Alternative fees include any billing arrangements that are not hourly, such as flat fees, contingency fees and what are known as “collars,” where lawyers and clients agree on a flat amount, and lawyers will offer a discount on the difference if they exceed the agreed-upon number.
“Law firms are seeing business dry up. That’s why they’re more willing to provide alternative billing,” said Michael Wu, general counsel of the Arlington language learning software company Rosetta Stone, who last year hired an intellectual property litigator to keep more trademark work in-house. “I think this trend will continue, given the hourly billing structure and how expensive it is for companies” to hire outside firms.
Law firms, for their part, seem to be getting the message. In a recent survey of the 200 biggest firms in the United States by the legal trade journal the American Lawyer, 92 percent of firm leaders said they used flat fees for at least one entire matter in 2011, and 82 percent used collars.
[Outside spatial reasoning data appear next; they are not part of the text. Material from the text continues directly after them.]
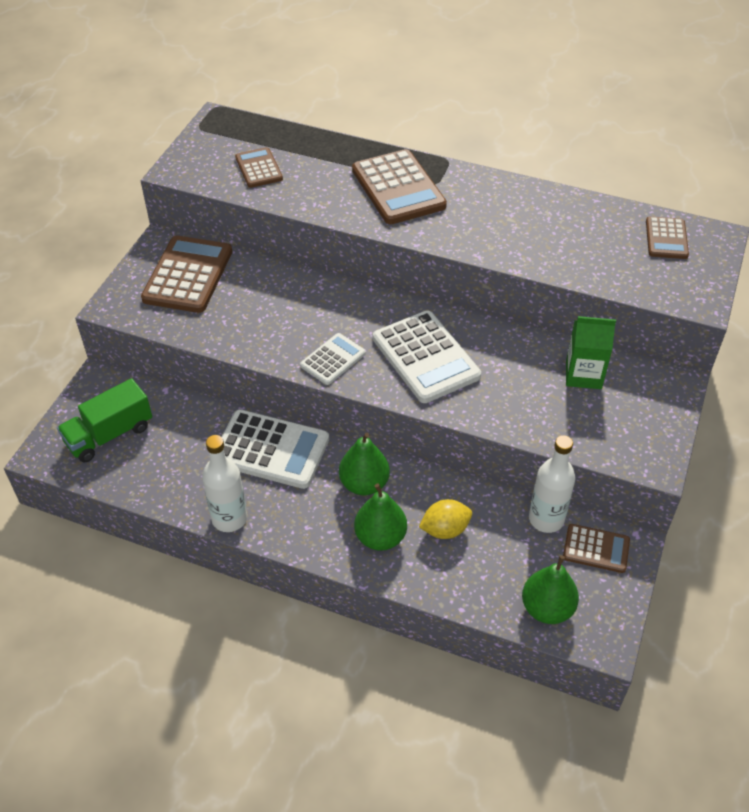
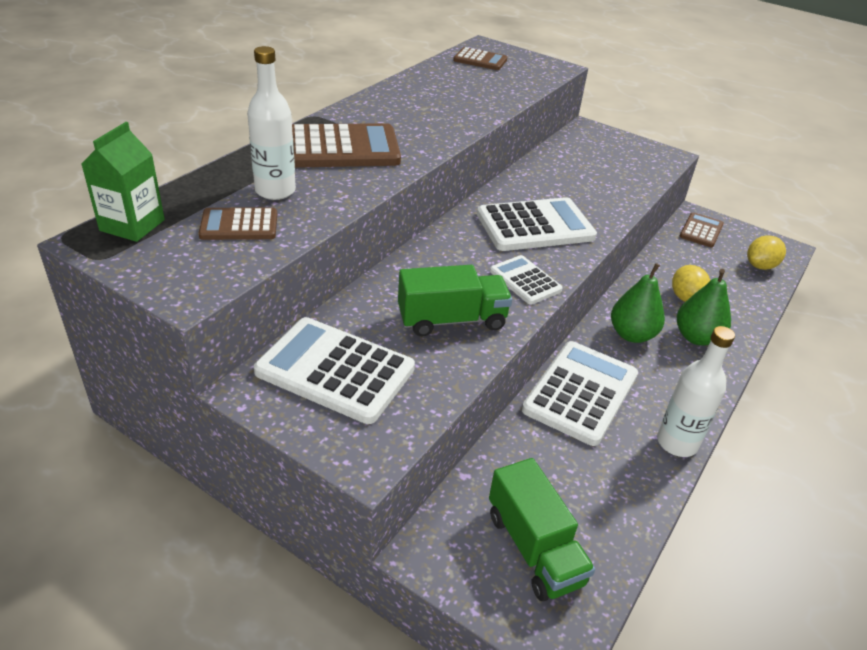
camera: 80 degrees left, 10 degrees down
(188, 275) = (335, 370): brown calculator -> white calculator
(263, 323) = (451, 320): none -> green truck
(546, 519) = (673, 245): white bottle -> white bottle (275, 191)
(547, 608) = (760, 266): green pear -> yellow lemon
(583, 374) = (572, 159): green carton -> green carton (132, 225)

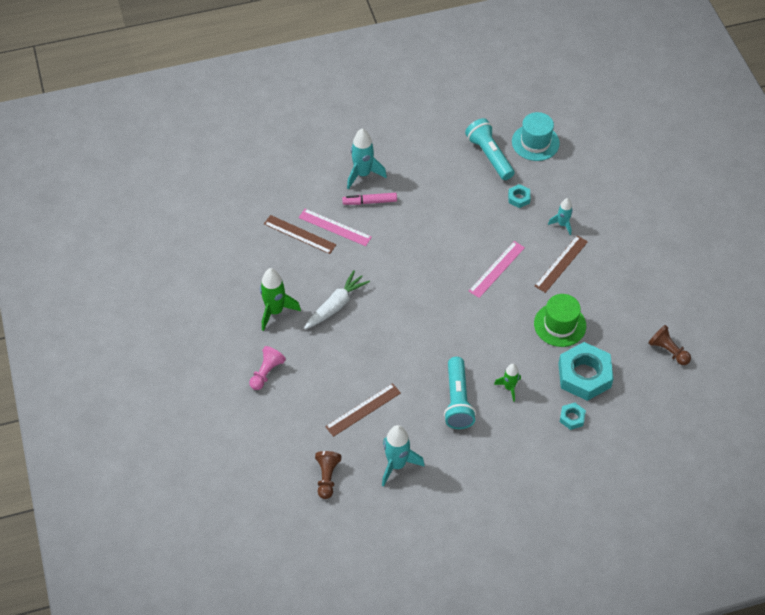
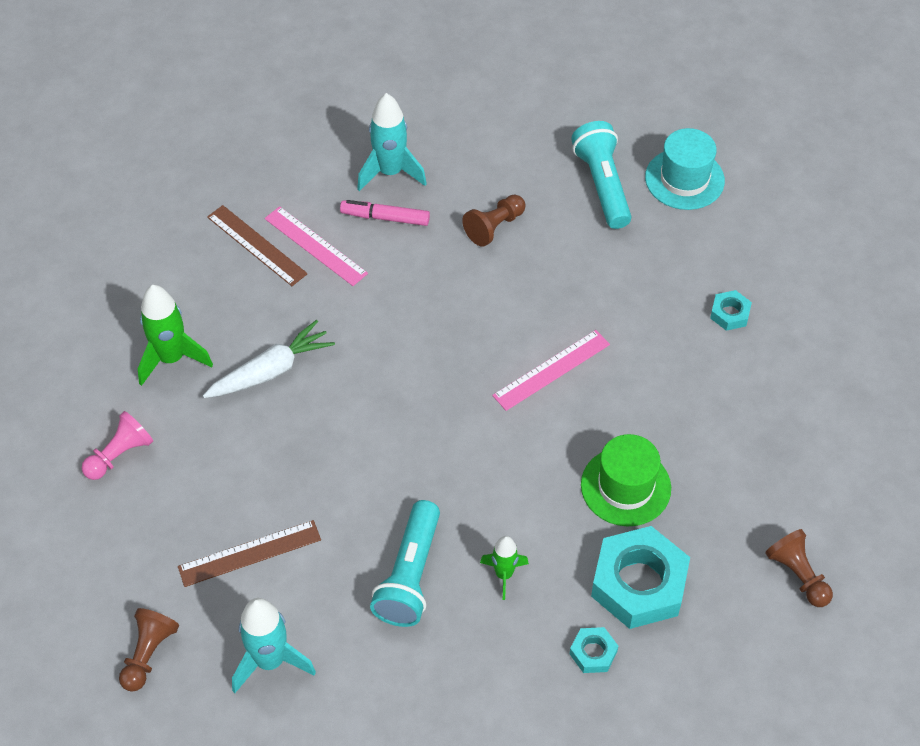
camera: 15 degrees right, 0 degrees up
(435, 194) = (494, 227): none -> brown pawn
(519, 198) = (627, 262): turquoise nut -> turquoise nut (729, 314)
(561, 264) = (662, 385): brown ruler -> none
(562, 224) = (685, 320): turquoise rocket -> none

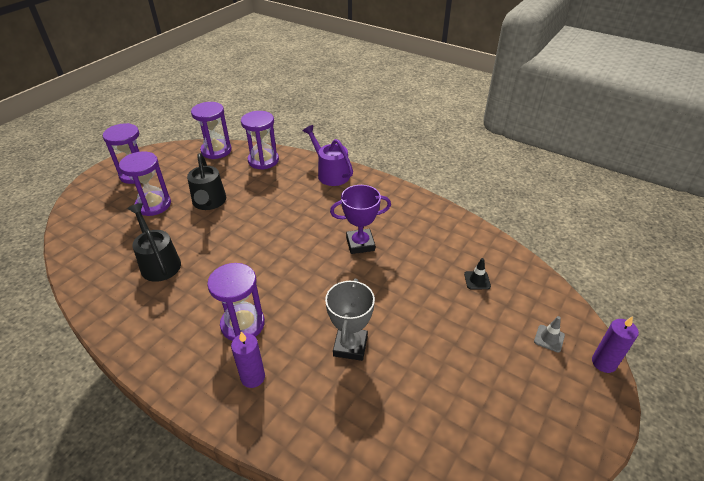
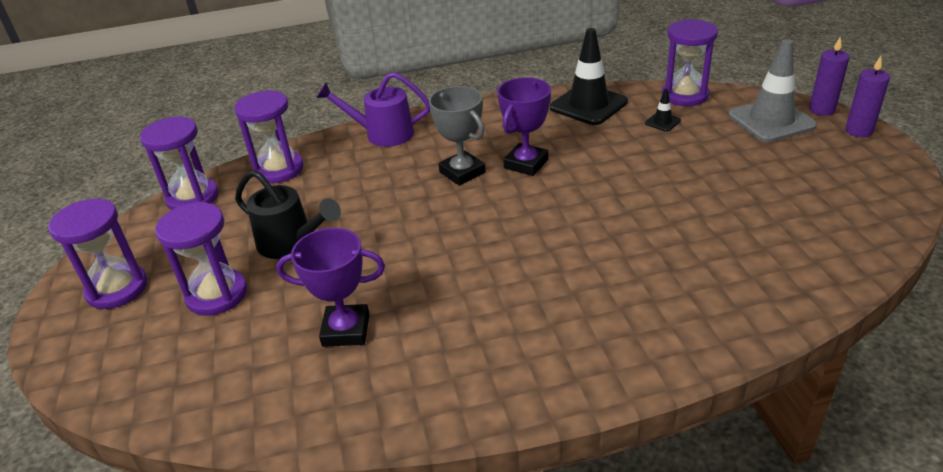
camera: 45 degrees left, 5 degrees down
(159, 262) = (346, 330): black watering can -> purple trophy
(242, 324) = (548, 296): purple hourglass -> purple hourglass (685, 95)
(253, 377) = (639, 319): purple candle -> purple candle (859, 131)
(350, 346) = (665, 232): grey trophy -> grey trophy (462, 172)
(456, 235) = (588, 105): none -> black traffic cone
(549, 338) = (771, 121): grey traffic cone -> grey traffic cone, size x2.28

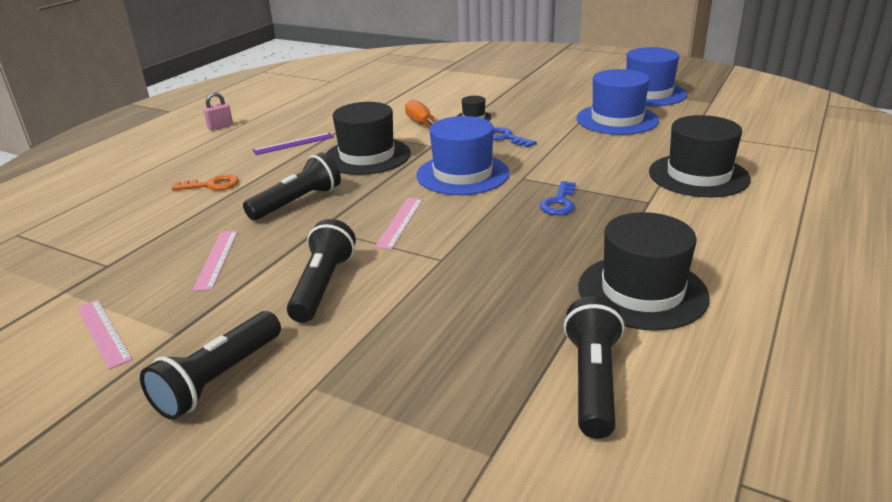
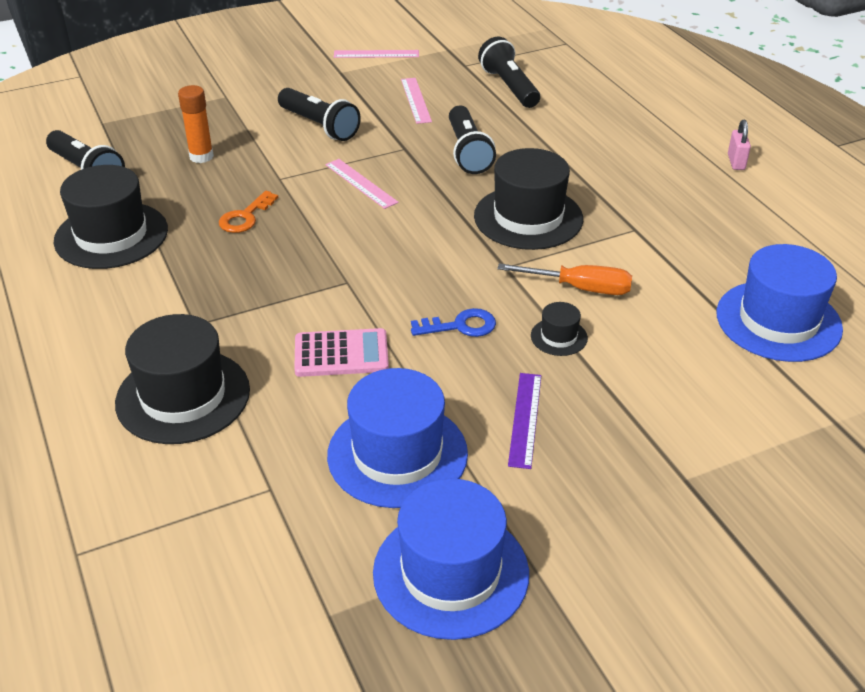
camera: 125 degrees right, 10 degrees up
(212, 185) = (562, 125): orange key -> orange key (245, 217)
(216, 259) = (416, 100): pink ruler -> pink ruler turned 45 degrees clockwise
(219, 379) = (276, 75): black flashlight -> black flashlight (509, 87)
(294, 144) = (622, 188): purple ruler -> purple ruler (525, 419)
(462, 174) = (406, 252): blue hat -> blue hat (778, 321)
(462, 321) = (201, 156): none -> orange glue stick
(559, 202) = (272, 274): blue key -> none
(584, 154) = (341, 354): none -> pink calculator

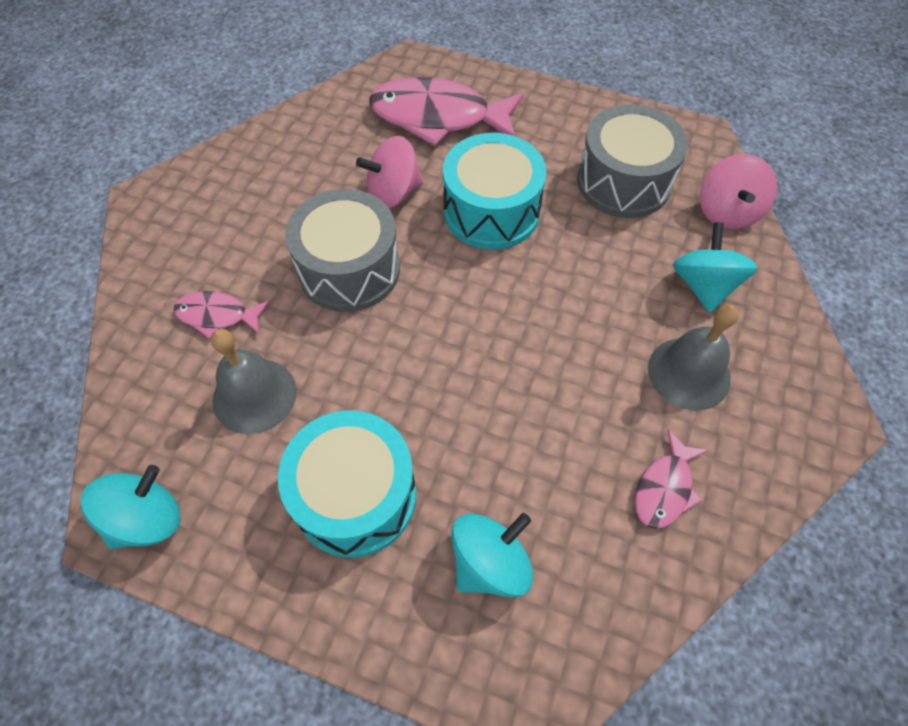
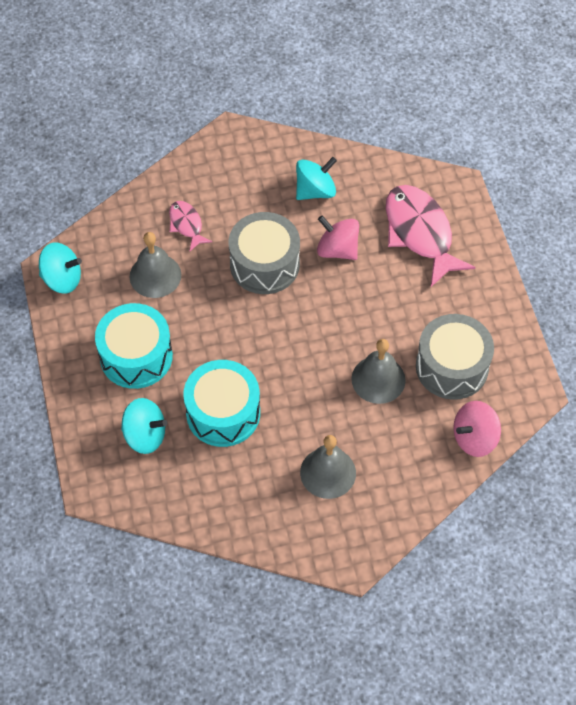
camera: 55 degrees right, 0 degrees up
(491, 211) = (366, 308): turquoise drum -> turquoise drum (223, 413)
(593, 252) = (378, 379): none -> grey bell
(665, 488) = (244, 494): pink fish -> none
(703, 286) = (400, 452): turquoise spinning top -> turquoise spinning top (315, 191)

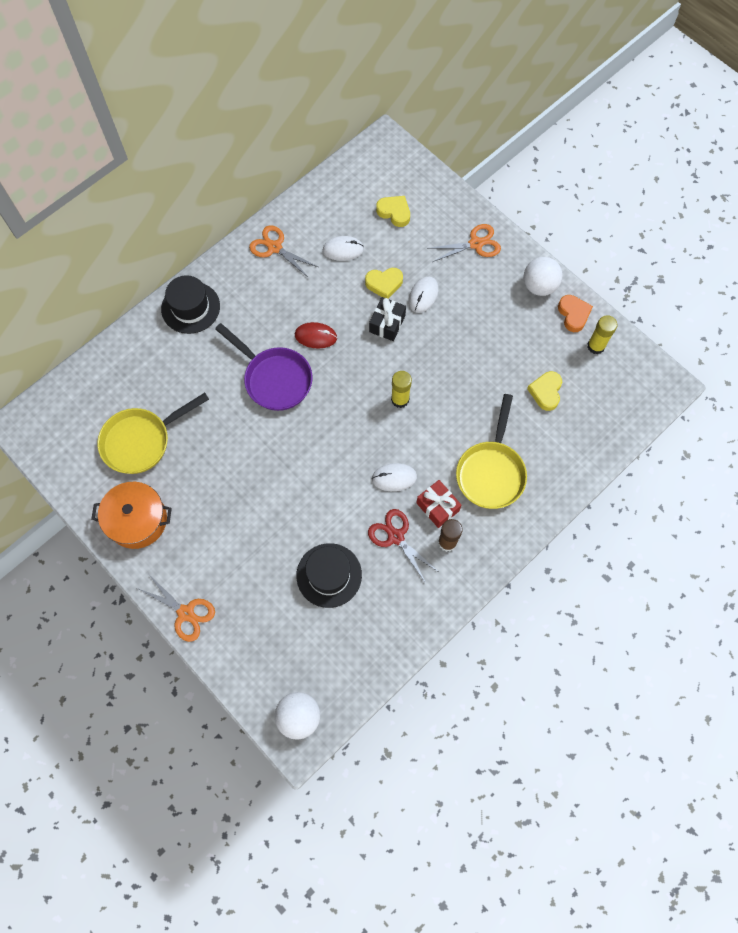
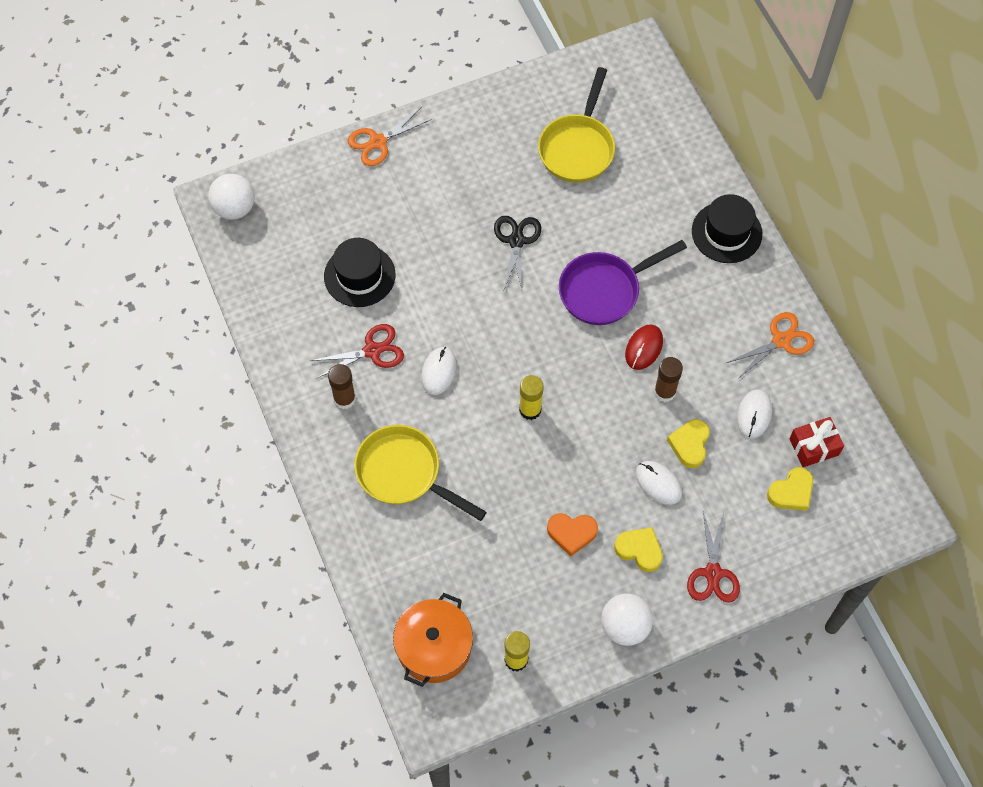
camera: 110 degrees right, 5 degrees down
(137, 520) = (491, 124): orange pot -> orange pot (434, 647)
(141, 441) = (578, 148): yellow pan -> yellow pan turned 150 degrees counterclockwise
(250, 460) = (516, 240): none -> black scissors
(347, 312) = (665, 392): none -> brown glue stick
(387, 324) = (633, 429): black gift -> none
(437, 507) = (387, 403): red gift -> red gift (814, 447)
(476, 243) = (713, 573): orange scissors -> red scissors
(546, 392) = (478, 573): yellow heart -> yellow heart (639, 550)
(573, 314) = (569, 651): orange heart -> orange heart (571, 533)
“Law firms need to be much more nimble about competing for the business that is out there,” said Robert Lipstein, a partner at Crowell & Moring who chairs the firm’s finance and contingent fee review committees. “Part of that nimbleness is being attuned to how clients want the work priced.”
Crowell was one of the early adopters of alternative fees, and about 40 percent of the firm’s work was billed that way in 2011. That percentage has grown rapidly over the last five years and will continue to expand, Lipstein said.
“Some firms will do [alternative fee arrangements] reluctantly, kicking and screaming but recognizing they have to,” he said. “There are firms that won’t do it at all, and God bless them if they can get away with that in this environment. Any law firm leader today who thinks they can do 100 percent of work on billable hours forever into the future is not going to have a law firm for very long.”